• [Exercise description]:
Update the part of the entries that opens with the line containing "阅读(3714) ┊ [收藏](javascript:;)(0)" and closes with the line containing "### 附加信息 [Processed Page Metadata]" by replacing "Processed Page Metadata" with "Extracted Page Metadata", then reproduce only those lines with nothing else altered.

START Dataset excerpts

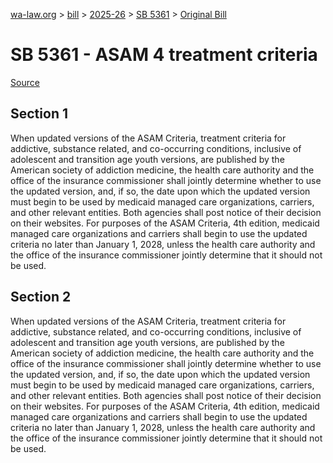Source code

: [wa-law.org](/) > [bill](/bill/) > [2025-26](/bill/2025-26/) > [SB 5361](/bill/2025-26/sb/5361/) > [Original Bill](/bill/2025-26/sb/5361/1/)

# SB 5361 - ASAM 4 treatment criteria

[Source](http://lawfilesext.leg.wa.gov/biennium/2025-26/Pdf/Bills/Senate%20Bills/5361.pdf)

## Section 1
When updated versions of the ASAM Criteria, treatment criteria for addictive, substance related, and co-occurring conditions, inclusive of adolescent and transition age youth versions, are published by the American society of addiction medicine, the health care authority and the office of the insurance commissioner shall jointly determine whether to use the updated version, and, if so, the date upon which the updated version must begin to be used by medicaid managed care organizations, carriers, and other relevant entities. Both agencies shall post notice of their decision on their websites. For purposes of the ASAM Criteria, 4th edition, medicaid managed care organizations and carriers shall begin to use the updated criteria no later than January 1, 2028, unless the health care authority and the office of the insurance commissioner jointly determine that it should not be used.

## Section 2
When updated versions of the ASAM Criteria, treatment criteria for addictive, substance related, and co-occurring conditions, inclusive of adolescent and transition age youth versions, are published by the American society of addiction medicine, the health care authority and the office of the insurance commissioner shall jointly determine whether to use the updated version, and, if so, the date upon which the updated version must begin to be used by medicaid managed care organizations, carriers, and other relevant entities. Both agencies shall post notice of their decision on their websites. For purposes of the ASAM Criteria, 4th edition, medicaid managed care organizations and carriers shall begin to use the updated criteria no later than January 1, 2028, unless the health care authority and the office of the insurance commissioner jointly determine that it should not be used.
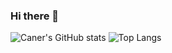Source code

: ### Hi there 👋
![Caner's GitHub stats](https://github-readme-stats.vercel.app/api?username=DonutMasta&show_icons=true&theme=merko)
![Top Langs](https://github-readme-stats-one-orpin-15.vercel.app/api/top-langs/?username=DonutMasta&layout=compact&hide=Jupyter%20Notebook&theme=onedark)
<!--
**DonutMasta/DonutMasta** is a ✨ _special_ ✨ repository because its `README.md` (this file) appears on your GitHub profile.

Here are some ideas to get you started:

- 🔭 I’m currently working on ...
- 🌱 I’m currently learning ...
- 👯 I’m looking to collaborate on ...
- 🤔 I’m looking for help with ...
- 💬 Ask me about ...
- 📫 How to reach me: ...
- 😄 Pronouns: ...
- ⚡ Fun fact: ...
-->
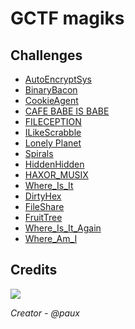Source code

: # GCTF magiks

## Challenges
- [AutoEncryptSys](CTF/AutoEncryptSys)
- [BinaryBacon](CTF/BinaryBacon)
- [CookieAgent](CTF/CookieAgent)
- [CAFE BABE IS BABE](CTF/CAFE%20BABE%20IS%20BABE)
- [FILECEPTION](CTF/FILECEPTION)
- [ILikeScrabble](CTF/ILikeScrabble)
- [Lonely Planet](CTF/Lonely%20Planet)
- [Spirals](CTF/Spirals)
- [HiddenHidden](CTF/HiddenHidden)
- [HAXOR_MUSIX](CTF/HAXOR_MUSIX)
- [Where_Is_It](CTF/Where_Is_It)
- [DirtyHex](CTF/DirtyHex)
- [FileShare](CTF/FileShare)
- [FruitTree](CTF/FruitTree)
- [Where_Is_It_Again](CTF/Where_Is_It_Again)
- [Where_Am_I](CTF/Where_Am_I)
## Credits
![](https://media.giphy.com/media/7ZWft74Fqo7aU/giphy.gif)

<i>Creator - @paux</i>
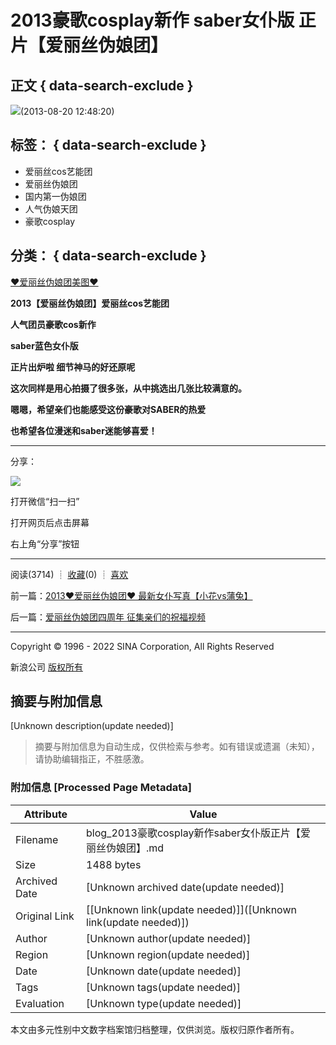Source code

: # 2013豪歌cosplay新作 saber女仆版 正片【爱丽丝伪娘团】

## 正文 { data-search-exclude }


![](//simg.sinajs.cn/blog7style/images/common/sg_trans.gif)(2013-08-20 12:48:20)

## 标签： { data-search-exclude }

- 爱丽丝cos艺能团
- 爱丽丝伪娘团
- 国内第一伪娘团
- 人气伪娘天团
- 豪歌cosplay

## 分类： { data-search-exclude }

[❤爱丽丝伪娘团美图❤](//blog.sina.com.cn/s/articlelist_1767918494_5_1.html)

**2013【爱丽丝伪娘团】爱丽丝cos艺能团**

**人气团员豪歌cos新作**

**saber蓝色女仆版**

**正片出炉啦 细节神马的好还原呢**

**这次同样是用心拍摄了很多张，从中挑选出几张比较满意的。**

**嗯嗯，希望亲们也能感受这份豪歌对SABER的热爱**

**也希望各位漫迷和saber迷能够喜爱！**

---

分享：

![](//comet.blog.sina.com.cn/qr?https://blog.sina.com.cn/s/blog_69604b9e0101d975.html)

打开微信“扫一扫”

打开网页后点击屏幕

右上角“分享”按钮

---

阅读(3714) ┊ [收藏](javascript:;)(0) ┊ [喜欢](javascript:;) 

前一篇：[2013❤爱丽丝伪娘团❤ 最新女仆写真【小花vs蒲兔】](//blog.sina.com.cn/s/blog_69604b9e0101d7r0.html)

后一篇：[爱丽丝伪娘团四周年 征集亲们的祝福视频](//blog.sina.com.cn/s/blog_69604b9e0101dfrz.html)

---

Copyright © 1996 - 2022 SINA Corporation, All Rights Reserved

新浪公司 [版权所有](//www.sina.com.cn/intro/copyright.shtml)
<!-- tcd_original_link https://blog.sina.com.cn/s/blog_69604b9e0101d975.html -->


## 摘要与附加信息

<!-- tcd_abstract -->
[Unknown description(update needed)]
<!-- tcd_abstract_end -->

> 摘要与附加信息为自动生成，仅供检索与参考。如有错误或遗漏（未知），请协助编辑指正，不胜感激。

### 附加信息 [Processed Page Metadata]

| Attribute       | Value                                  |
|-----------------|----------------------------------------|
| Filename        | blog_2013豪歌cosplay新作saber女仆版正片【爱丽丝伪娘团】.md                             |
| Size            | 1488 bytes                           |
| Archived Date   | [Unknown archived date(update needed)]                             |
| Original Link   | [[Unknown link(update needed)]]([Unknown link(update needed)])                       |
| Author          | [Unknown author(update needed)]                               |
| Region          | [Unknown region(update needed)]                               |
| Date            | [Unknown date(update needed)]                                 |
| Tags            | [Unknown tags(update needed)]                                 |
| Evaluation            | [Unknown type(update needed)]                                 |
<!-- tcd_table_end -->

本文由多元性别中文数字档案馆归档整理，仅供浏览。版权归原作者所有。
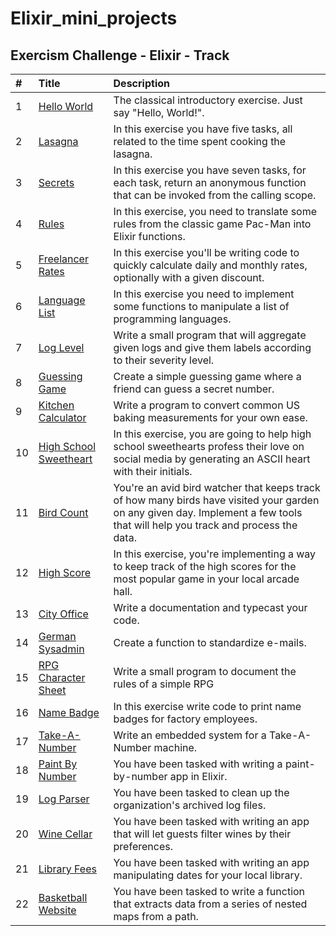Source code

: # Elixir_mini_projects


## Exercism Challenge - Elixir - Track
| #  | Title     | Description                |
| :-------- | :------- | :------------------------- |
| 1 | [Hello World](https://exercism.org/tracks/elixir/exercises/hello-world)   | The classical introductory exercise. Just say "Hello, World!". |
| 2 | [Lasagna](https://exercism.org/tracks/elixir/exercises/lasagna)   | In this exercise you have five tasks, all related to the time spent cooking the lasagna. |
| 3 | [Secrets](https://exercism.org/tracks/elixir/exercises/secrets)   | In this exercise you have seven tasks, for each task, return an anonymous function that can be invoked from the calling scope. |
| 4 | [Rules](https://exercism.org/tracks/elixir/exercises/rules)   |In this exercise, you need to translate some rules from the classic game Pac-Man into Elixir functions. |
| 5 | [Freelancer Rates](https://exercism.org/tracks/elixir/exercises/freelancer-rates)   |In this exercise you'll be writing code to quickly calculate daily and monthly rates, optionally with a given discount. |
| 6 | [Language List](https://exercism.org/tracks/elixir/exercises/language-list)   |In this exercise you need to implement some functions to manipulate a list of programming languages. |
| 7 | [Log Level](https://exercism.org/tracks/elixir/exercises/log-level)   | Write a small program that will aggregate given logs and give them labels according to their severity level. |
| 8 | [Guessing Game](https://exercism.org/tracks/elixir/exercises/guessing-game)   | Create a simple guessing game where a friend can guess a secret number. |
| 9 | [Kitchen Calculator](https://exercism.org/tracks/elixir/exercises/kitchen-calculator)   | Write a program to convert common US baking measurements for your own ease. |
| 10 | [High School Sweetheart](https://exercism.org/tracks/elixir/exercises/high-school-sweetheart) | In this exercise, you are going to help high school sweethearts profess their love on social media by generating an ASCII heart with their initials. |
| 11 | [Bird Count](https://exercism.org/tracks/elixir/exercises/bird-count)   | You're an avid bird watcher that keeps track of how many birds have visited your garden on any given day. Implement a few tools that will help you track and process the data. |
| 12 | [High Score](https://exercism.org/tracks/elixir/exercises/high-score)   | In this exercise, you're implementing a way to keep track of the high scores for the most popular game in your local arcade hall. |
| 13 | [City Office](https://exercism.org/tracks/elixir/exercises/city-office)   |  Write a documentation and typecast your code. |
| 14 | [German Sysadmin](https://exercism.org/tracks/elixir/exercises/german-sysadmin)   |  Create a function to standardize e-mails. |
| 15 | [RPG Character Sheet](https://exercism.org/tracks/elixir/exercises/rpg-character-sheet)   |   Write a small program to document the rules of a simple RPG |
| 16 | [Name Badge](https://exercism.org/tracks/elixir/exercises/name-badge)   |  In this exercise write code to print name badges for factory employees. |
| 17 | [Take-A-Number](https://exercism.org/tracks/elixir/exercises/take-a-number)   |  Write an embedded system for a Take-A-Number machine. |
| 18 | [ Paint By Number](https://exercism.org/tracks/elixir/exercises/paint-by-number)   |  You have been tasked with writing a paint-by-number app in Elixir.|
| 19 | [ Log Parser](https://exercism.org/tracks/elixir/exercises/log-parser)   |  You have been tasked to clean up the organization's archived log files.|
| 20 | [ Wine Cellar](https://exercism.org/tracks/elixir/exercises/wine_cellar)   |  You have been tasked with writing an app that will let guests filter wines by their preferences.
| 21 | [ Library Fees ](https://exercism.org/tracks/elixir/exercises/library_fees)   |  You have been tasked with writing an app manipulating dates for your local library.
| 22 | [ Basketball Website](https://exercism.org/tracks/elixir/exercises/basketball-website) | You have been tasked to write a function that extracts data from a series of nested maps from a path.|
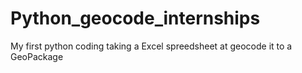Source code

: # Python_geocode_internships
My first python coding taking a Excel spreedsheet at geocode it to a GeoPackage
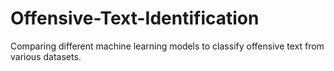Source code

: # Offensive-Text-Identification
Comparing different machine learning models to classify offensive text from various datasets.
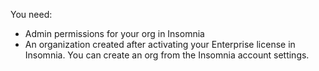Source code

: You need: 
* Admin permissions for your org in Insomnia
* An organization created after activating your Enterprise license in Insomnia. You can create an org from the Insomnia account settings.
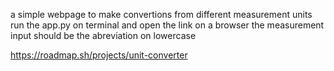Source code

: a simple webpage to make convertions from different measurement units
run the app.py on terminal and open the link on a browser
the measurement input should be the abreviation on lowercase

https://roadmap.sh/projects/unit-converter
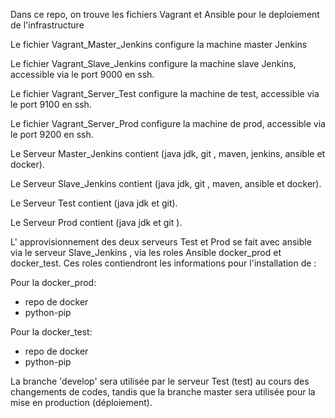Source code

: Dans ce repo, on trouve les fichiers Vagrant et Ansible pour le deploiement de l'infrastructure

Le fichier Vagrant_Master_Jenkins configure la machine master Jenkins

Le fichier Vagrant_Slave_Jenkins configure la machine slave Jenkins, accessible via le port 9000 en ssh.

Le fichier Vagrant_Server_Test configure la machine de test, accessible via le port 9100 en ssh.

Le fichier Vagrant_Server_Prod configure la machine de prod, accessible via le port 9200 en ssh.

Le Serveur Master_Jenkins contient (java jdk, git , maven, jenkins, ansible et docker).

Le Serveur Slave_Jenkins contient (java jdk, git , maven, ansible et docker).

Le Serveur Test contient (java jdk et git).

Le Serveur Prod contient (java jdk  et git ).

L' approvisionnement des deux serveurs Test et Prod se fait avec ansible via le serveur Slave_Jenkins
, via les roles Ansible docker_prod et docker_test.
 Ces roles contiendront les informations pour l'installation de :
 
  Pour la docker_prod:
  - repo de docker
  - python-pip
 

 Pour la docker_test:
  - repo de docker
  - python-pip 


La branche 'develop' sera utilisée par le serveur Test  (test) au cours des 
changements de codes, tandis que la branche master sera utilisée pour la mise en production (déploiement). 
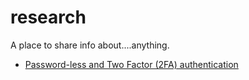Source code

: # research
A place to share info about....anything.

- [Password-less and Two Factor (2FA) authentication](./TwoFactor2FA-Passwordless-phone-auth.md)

END Dataset excerpts

• [Answer to the exercise]:
阅读(3714) ┊ [收藏](javascript:;)(0) ┊ [喜欢](javascript:;) 

前一篇：[2013❤爱丽丝伪娘团❤ 最新女仆写真【小花vs蒲兔】](//blog.sina.com.cn/s/blog_69604b9e0101d7r0.html)

后一篇：[爱丽丝伪娘团四周年 征集亲们的祝福视频](//blog.sina.com.cn/s/blog_69604b9e0101dfrz.html)

---

Copyright © 1996 - 2022 SINA Corporation, All Rights Reserved

新浪公司 [版权所有](//www.sina.com.cn/intro/copyright.shtml)
<!-- tcd_original_link https://blog.sina.com.cn/s/blog_69604b9e0101d975.html -->


## 摘要与附加信息

<!-- tcd_abstract -->
[Unknown description(update needed)]
<!-- tcd_abstract_end -->

> 摘要与附加信息为自动生成，仅供检索与参考。如有错误或遗漏（未知），请协助编辑指正，不胜感激。

### 附加信息 [Extracted Page Metadata]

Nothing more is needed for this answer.